How criminals operate

But how exactly do the money launderers operate? Their usual method is to download a video game and create a gaming avatar but, if they are especially savvy, they might hack into someone else’s gaming account, thereby disguising their identity even further.

Next, they channel their dirty money into the video game, converting it into official gaming currency. After buying loot boxes, they then sell their characters, weapons, tools, or appearance upgrades on secondary online marketplaces.

Most of these transactions are small in value, so that the launderers rarely bring attention to their crimes.

Authorities fighting back

Some game developers have attempted to crack down on the launderers. In 2019, for example, Linden Lab, the developers of the online virtual world Second Life, required players to register themselves with proof of identity.

Industry associations realise they need to shore up their regulations, too. In an interview with the Financial Times, a spokesperson for the Entertainment Software Association (the trade association of the video game industry in the United States) said the following:

“Providing a positive gameplay experience is core to our industry’s commitment to the players we serve and disingenuous third parties undermine this when they abuse in-game systems for unauthorised and illegal purposes. Entertainment Software Association’s members are vigilant in responding to illegal activity detected on their games or network and take a number of steps to address unauthorised activities.”

Measures included banning offenders’ accounts, as well as cooperating with payment providers and law enforcement agencies.

Financial crime increased during pandemic

Karyn Kenny is a legal adviser who works for the US Department of Justice, and an expert on crime in digital currencies. She believes that the global pandemic may have accelerated illegal money-laundering in video games since so many people were confined in their homes for long periods, playing games online.

She says it's crucial that there is communication between government authorities and private companies on the matter of illegal money-laundering through video games.

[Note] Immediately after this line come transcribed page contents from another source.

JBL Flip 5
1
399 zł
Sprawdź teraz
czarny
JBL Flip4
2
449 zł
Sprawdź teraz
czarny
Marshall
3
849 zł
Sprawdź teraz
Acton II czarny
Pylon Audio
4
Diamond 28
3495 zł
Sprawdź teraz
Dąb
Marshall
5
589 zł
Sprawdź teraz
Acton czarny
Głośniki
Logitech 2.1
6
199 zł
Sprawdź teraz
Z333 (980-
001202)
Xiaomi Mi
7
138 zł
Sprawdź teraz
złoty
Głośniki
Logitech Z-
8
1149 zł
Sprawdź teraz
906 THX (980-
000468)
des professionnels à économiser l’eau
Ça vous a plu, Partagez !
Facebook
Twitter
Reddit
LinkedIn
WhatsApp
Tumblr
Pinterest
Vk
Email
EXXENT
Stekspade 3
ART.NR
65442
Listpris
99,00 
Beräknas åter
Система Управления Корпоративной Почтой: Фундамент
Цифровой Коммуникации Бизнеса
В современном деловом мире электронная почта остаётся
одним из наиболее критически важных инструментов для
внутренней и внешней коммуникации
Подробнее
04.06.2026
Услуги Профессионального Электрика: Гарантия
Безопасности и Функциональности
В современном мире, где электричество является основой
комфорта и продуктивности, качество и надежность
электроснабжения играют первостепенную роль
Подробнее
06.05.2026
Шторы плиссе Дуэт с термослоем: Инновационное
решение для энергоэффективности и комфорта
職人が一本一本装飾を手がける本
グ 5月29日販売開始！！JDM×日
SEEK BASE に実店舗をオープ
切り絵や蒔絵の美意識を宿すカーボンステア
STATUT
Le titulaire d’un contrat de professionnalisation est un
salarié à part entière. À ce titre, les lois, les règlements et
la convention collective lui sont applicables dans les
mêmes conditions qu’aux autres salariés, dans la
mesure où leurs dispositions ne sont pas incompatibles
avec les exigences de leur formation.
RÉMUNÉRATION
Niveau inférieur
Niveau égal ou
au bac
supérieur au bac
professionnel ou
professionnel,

“There needs to be an active dialogue. The regulations may be burdensome for some, yes, but it’s the duty and responsibility of governments to protect our economies.” - Karyn Kenny, U.S. Department of Justice, Criminal Division.

Successful prosecutions

Despite the difficulty in pinpointing criminals in the video game industry, there have been some attempted prosecutions.

In August 2020, a federal grand jury in Washington DC indicted two Malaysian businessmen and two Chinese computer hackers, alleging that they had illegally profited from computer intrusions that targeted the video game industry in the United States, France, Japan, Singapore and South Korea.

As well as money laundering, the Malaysian businessmen – Wong Ong Hua and Ling Yang Ching – were charged with 23 counts of racketeering, conspiracy, identity theft, access device fraud, violations of the Computer Fraud and Abuse Act, and falsely registering domain names. The US government is currently seeking to extradite the two men from Malaysia.

“The alleged criminal scheme used actors in China and Malaysia to illegally hack, intrude and steal information from victims worldwide,” said Michael R. Sherwin, acting US attorney for the District of Columbia. “As set forth in the charging documents, some of these criminal actors believed their association with the People’s Republic of China provided them free license to hack and steal across the globe. This scheme also contained a new and troubling cyber-criminal component – the targeting and utilization of gaming platforms to both defraud video game companies and launder illicit proceeds.”

This is just a single indictment, however. When you consider how many in-game purchases there are occurring in myriad video games, all over the planet, all the time, it seems like a mere drop in the ocean. Law enforcement agencies and financial regulators will really have to step up their efforts if they are ever to win the battle against criminal gamers.